Can regular folks run better a on a low-mileage program? You bet
Take my friend Lori, a 31-year old from Chicago. Training for her
first three marathons, Lori ran 6 days per week, averaging about
48 miles weekly. She finished each marathon, but the training felt
like a second job. For her next three marathons, Lori cut her running
to 4 days per week, averaging 28 miles weekly. Her marathon times
dipped by about 20 minutes. Better yet, her legs felt great and
she had extra time for family and friends.
Lori ran better on a scaled down program, and so can you.
How to Go Low
Remember: it's not megamileage that prepares you for fast
times or long races; it's speed training and long runs. Those are
your cornerstones. Apart from a speed session and a long run each
week, it takes only two other 30-minute runs a week to cover the
course of 6 months to prepare for a marathon. By cutting back on
mileage in this way, you'll recover faster from each workout.
If you decide to whittle down your mileage, here are some principles
to keep in mind
Clean the slate. Start fresh as you design your training program.
Schedule the lowest mileage you can get away with, using the tips
below as a guide.
Think "fast." If you want to increase speed-say, for a 5-K or 10-K
race-do a speed session one day a week.

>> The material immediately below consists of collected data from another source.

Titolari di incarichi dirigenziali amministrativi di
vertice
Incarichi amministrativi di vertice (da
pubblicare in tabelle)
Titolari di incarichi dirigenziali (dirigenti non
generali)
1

If you want to run a faster
marathon, run mile repeats on non-long-run weekends.
Don't dip below 90. Minutes, that is. To maintain general running
fitness, I recommend at least 90 minutes of running per week, spread
over at least 3 days. For example, Tuesday, 15 minutes; Thursday,
20 minutes; Saturday, 55 minutes. Or, Tuesday, 25 minutes; Thursday,
25 minutes; Saturday, 40 minutes.
Sidebar: Dealing With the Downside. A low-mileage running
program has many advantages-lowering your injury risk and increasing
your free time, for starters-but it can have it disadvantages too.

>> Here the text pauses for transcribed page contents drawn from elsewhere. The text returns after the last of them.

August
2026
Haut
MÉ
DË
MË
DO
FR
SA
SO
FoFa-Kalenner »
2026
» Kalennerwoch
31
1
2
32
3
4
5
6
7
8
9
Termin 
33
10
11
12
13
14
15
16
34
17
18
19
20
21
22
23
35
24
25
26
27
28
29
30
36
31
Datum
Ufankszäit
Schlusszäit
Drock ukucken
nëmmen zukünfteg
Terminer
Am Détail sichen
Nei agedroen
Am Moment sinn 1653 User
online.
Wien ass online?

Here's how you can overcome them.
Problem: Fewer days running per week means less stress relief.
Solution: Do yoga or take a relaxing walk on nonrunning days.
Problem: You're burning fewer calories per week.
Solution: Eat a little less, and cross-train 1-2 days a week.
Problem: You may lose come conditioning for races.
Solution: Focus on quality speed sessions.
Schedule a "strength challenge": You're more likely to follow
the tips I've given you if you regularly test your progress. With
a friend or a small group, challenge yourself once a month to a
hilly run, a fast time-trial, or a race.